Junio, 1972, estas palabras: Si pudiera comerme la lengua, si pudiera ahogar en un agua negra mi memoria soleada. Y el 17 de septiembre: Y nada será tuyo salvo un ir hacia donde no hay dónde. ¿Palabras de desesperada, de suicida? No es tan sencillo. Palabras, más bien, de quien está lastimada en su centro más puro y quiere sanarse. Palabras de quien es plenamente consciente de que el jardín, la más alta promesa, podrá alcanzarlo únicamente pagando el precio más alto. No la muerte, no: el dolor de trabajar -sin descanso, sin compasión, sin esperanza-, contra / la / opacidad, para que vida y lenguaje vuelvan a coincidir, aunque más no sea una vez, un instante, en el centro –ardiente, oscuro- del poema.
Precario intento, la poesía, de restaurar, reconstituir la luz y la oscuridad; la vida y la muerte; el amor; el mundo.
(el trabajo consiste en no abandonar nunca la vigilancia: estar siempre atentos a las emboscadas, los sabotajes, las invasiones, las traiciones. ella escribe para que otra vez las palabras vuelvan a ser luminosas (y peligrosas). una poesía que expulse a los intrusos; que destierre las cenizas; que nos saque de la niebla. cuando leo a pizarnik siento sus ansias de purificación: quiere un silencio al fin limpio de palabras putrefactas; un silencio que sea revelación y libertad y verdad; un silencio que sea espada y armadura contra los funestos; un silencio sangrando de músicas)

Coger y morir no tienen adjetivos.

Subrayé esta sentencia con que termina un poema que empieza: escribiendo / he pedido, he perdido.

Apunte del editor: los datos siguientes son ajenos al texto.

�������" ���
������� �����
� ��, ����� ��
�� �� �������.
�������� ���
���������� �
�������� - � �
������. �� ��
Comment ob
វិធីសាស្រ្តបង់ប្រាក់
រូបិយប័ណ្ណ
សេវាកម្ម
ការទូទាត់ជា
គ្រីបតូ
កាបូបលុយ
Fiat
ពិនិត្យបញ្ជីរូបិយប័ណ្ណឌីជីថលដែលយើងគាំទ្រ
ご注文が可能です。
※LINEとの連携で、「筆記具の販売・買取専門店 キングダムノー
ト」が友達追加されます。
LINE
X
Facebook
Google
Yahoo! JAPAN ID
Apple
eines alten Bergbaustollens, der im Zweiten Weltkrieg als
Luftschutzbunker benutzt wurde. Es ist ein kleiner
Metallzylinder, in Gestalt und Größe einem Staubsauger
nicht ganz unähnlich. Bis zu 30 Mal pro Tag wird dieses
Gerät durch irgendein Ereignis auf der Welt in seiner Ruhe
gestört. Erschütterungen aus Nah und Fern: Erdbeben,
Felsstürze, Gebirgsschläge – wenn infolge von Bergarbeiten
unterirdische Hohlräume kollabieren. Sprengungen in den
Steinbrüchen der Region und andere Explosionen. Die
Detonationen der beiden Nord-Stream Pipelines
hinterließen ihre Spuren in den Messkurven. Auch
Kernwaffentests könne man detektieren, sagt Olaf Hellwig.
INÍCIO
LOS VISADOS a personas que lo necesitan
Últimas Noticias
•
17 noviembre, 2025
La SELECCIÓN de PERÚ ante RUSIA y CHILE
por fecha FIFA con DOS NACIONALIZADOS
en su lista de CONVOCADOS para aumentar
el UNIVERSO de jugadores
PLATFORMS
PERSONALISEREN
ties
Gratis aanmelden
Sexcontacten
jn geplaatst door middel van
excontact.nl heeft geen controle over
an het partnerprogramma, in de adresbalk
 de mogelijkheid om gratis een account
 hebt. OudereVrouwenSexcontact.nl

El poema, el sexo, la muerte: ceremonias inadjetivables. Los poemas de Sombra hablan todo el tiempo de eso; son eso: una ceremonia. Exorcizar, invocar, conjurar: hacer un lugar nuevo donde su voz ya no sea nunca más la fantasma / que se arrastra por lo oscuro. Para Alejandra Pizarnik el poema es un lugar resquebrajado donde lo extraño es alimento. Su poesía se nutre de las imposibilidades de la poesía:
Sólo buscaba un lugar más o menos propicio para vivir, quiero decir: un sitio pequeño donde cantar y poder llorar tranquila a veces. En verdad no quería una casa; Sombra quería un jardín.
- Sólo vine a ver el jardín –dijo.
Pero cada vez que visitaba un jardín comprobaba que no era el que buscaba, el que quería. Era como hablar o escribir. Después de hablar o de escribir siempre tenía que explicar:
- No, no es eso lo que yo quería decir.
Escribir, coger, morir: ceremonias para erigir el jardín inaccesible.
(quedaron, cuando se la llevaron, trazados en el pizarrón de su cuarto de trabajo, estos versos, que, me parece, lo resumen todo:

criatura en plegaria
rabia contra la niebla
)

3 comentarios:

lucas garcia dijo...

buen post
+10

la prometida del rey de los locos dijo...

Te confieso que siempre sentí celos de ese amor que tenés por Alejandra… pero cómo admiro la manera en que ofrecés esa intimidad al público. ¡Cómo te admiro los amoríos literarios! ¡Y qué bien que escribís, hijo de puta!

mL dijo...

jajajaj..me sumo a lo que dijo "la prometida..."
me encanta como está escrito, pero lo del amor lo entiendo porque también es un poquito mía.